__TO DO__:
What are the lines, written out exactly, from the one containing "Identify the document" to the end of the entries below? Include both ends and nothing more.

__DATA__:

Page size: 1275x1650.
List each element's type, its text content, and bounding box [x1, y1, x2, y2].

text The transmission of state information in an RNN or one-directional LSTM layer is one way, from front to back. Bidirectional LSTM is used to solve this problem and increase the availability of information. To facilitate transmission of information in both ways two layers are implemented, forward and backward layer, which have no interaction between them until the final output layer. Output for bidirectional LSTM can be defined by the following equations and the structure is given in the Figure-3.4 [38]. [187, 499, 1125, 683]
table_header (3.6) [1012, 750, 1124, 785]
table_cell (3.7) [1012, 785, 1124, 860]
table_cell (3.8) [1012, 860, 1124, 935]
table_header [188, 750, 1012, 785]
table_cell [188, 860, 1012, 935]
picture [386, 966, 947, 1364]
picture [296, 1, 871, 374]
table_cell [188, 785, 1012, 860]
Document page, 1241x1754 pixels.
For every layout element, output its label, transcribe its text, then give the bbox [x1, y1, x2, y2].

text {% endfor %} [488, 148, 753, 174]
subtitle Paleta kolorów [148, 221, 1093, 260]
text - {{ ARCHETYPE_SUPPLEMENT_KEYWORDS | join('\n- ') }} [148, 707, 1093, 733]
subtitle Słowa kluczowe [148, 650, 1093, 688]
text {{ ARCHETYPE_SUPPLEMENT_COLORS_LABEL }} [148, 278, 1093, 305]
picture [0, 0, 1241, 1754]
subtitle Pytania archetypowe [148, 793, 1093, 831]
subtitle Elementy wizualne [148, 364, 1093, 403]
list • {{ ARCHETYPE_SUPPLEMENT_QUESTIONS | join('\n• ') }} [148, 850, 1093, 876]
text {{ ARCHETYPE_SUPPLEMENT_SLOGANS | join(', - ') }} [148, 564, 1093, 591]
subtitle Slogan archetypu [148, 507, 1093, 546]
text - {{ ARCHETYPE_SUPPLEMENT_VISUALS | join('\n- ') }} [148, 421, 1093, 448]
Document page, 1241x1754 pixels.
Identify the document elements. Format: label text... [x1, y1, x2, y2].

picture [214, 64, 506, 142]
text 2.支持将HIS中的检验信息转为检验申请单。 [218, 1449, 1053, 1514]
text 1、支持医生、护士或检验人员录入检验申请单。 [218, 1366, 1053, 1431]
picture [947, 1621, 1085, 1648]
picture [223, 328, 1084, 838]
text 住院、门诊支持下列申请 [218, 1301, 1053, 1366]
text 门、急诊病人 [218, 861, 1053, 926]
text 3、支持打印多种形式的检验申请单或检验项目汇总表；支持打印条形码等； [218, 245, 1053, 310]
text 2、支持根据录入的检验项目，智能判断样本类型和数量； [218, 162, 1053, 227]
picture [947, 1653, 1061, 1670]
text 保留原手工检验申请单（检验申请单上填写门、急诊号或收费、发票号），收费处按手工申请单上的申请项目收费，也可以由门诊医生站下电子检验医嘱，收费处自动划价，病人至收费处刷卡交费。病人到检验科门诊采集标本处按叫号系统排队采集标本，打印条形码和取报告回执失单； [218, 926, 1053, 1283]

__RESPONSE TO THE EXERCISE__:
Identify the document elements. Format: label text... [x1, y1, x2, y2].

picture [214, 64, 506, 142]
text 2.支持将HIS中的检验信息转为检验申请单。 [218, 1449, 1053, 1514]
text 1、支持医生、护士或检验人员录入检验申请单。 [218, 1366, 1053, 1431]
picture [947, 1621, 1085, 1648]
picture [223, 328, 1084, 838]
text 住院、门诊支持下列申请 [218, 1301, 1053, 1366]
text 门、急诊病人 [218, 861, 1053, 926]
text 3、支持打印多种形式的检验申请单或检验项目汇总表；支持打印条形码等； [218, 245, 1053, 310]
text 2、支持根据录入的检验项目，智能判断样本类型和数量； [218, 162, 1053, 227]
picture [947, 1653, 1061, 1670]
text 保留原手工检验申请单（检验申请单上填写门、急诊号或收费、发票号），收费处按手工申请单上的申请项目收费，也可以由门诊医生站下电子检验医嘱，收费处自动划价，病人至收费处刷卡交费。病人到检验科门诊采集标本处按叫号系统排队采集标本，打印条形码和取报告回执失单； [218, 926, 1053, 1283]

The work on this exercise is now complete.